Triangle Packing

This was based off of a geometry problem I saw previously and failed miserably, because is that problem I had thought that the square had side length 9 instead of 8, and the triangles had side lengths 2, 4, & sqrt(20). So that failure gave me the idea to make I slightly more difficult geometry problem in which I could use my failed attempt as an explanation.

in, not is

and a, not I

How do we prove that it is maximum? And how can it fill the whole square as triangle's area(2) isn't a factor of square's area(81)?

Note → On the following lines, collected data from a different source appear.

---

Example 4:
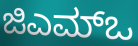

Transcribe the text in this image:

ಜಿಎಮ್ಒ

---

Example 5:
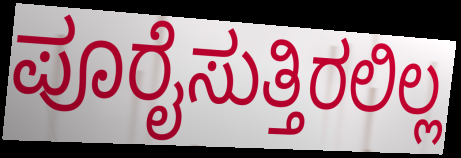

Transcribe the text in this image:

ಪೂರೈಸುತ್ತಿರಲಿಲ್ಲ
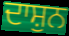
ਦਾਸ਼ੁਨ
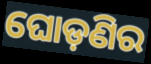
ଘୋଡ଼ଣିର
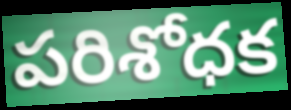
పరిశోధక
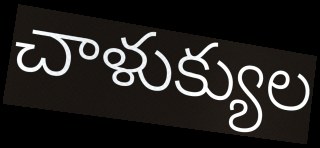
చాళుక్యుల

(I will be talking about the scaled up version which carries over seamlessly to the actual problem, the numbers are just easier to deal with) First, it doesn’t cover the whole square. It is visible along x = 9 that it isn’t covered and although less visible, there is a sliver at y = 4.5 that isn’t covered either. However it does cover an area of 80. So we know 20 is the maximum because each triangle covers an area of 4 and if you could fit 21 or more triangles in the square, that would imply that the square has an area greater than or equal to 84, which it clearly does not. Good question!

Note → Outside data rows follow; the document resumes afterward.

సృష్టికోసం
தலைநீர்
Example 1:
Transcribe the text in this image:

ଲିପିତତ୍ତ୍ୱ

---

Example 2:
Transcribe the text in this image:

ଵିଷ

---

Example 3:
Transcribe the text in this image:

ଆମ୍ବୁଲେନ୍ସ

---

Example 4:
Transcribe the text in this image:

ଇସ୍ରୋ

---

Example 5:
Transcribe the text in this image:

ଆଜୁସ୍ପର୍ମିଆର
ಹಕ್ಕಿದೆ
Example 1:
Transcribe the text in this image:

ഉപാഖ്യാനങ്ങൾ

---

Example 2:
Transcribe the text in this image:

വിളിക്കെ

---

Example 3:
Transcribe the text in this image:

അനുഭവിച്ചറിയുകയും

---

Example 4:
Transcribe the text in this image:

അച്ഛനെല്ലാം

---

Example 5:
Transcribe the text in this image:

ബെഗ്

Also in the scaled up version, I believe that the triangles have area 4, since 1/2 x 2 x 4 = 4 If you are wondering what method I used to come up with the answer, i just kind of noted the upper bound (20) and the easiest ‘solution’ of just making many rectangles (16) and attempted to look for other ways using graph paper and a ruler. So it was partially a outside of the box type question which was intended to get people to think more abstractly in the way they would fill a box instead of just accepting the obvious ‘solution’ of 16 triangles. To be honest, I probably should have listed I hint that it was more than 16.